El ocaso de los agüizotes
«Entre nosotros triunfó la televisión, el cable y la internet. Aquí se le teme a Drácula, a Jason, a Chuky».
—No me asusta el cadejo.
—Lo decís porque no lo has visto con su color negrísimo, sus ojos llameantes y su gran tamaño.
—Sí lo he visto. Ayer los roqueros lo atraparon en media calle y lo metieron al cementerio a la fuerza. Lo rociaron con gasolina y le prendieron fuego. Era una antorcha errátil acrecentándose entre cruces y lápidas envuelta en un alarido espantoso. De lástima le eché un balde con agua que saqué de una pileta que estaba a la orilla de la cripta de los Laguna.
—No creo. El cadejo es un espíritu maligno. Él hace daño, no al contrario.
—No miento. Me tocó sanarle las quemaduras y vendarlo. Luego lo saqué al patio para que se fuera, pero los perros del barrio amenazaban con darle una paliza. A la chancha bruja, esa misma noche, la agarraron en la esquina Colón y se la llevaron a una fiesta patronal para embadurnarla de cebo y dar un premio al que la atrapara; a los zipes que andaban en el valle, los del Instituto de la Niñez consideraron que eran niños abandonados al presentar claros defectos físicos, por lo que los agarraron y los bañaron creyendo que de esta manera les quitarían el color ceniza; los rasuraron y los vistieron llevándoselos a un orfanato. Así mismo, al ver que sólo balbuceaban los matricularon en el primer nivel de niños con capacidades especiales. Al viejo y la vieja del monte se los llevaron a un asilo de ancianos, pero al ver que alegaban ser protectores de lugares paradisíacos con argumentos de ensueño, se los llevaron de inmediato al hospital psiquiátrico… A…
—¿Y el cadejo?
—Me tocó acompañarlo, pues les temía a los abundantes drogadictos y vagos; le temía al puñal, al garrote y al arma de fuego. Por eso, para que se le pasara el trauma me lo llevé a la feria del parque. Los ancianos lo miraron con extrañeza. Los infantes en cambio dejaron a los payasos y a los juegos mecánicos para acudir a halarle las orejas y la cola; para derramarle sorbetes en la frente y colorearle la nariz.
—¡No mientas! Si hubieras ido a la feria en realidad con él, la gente hubiera huido despavorida.
—Hablo en serio. Después de un rato, cuando se le había pasado el temor, retornó a su instinto diabólico e intentó abalanzarse sobre el vende-hotdogs, pero éste le propinó un leñazo.
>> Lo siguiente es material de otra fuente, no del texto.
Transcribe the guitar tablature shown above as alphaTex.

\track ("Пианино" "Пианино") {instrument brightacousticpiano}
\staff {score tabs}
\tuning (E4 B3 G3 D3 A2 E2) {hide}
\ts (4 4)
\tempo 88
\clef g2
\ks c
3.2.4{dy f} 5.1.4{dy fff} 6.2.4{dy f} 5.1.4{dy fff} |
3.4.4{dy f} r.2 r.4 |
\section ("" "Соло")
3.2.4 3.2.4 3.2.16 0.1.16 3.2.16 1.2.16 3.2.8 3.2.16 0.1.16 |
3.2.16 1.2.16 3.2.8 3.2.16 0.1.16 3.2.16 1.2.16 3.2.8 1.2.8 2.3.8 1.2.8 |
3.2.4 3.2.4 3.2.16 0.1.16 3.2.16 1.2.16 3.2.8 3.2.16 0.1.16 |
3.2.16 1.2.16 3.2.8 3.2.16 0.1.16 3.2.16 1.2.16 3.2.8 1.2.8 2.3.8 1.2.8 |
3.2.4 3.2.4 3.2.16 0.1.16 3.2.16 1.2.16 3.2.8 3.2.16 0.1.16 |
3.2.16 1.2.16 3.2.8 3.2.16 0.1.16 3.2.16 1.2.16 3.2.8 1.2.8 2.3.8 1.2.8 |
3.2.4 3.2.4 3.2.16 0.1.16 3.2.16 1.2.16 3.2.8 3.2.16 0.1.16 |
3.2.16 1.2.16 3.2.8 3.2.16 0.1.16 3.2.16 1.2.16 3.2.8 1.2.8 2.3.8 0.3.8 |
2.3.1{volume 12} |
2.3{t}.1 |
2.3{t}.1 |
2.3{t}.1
El pobre animal cayó convulsionando. Me costó mucho trabajo hacerlo incorporarse.
—¿No le temen, entonces?
—No. No le temen. En este lugar lo confunden con un perro callejero cualquiera. Desconocen que es el perro del mal. Entre nosotros triunfó la televisión, el cable y la internet. Aquí se le teme a Drácula, a Jason, a Chuky y a Freddy Krueger. A todos los seres propios de Halloween. Aceptémoslo, nuestros espantos fracasaron.
—¡Pero yo todavía les temo!
—Eres uno entre un millón. No eres normal. La globalización aún no te ha atropellado. Mejor ven, sigue así. Te llevaré con el cadejo a la estación del bus que lleva al pueblo tras los cerros. Ahí tus creencias acerca de mitos y leyendas nicaragüenses no serán tan extrañas.
—¿Y vos?
—¿Yo? Yo me quedo. Ya soy parte de la organización del día de brujas.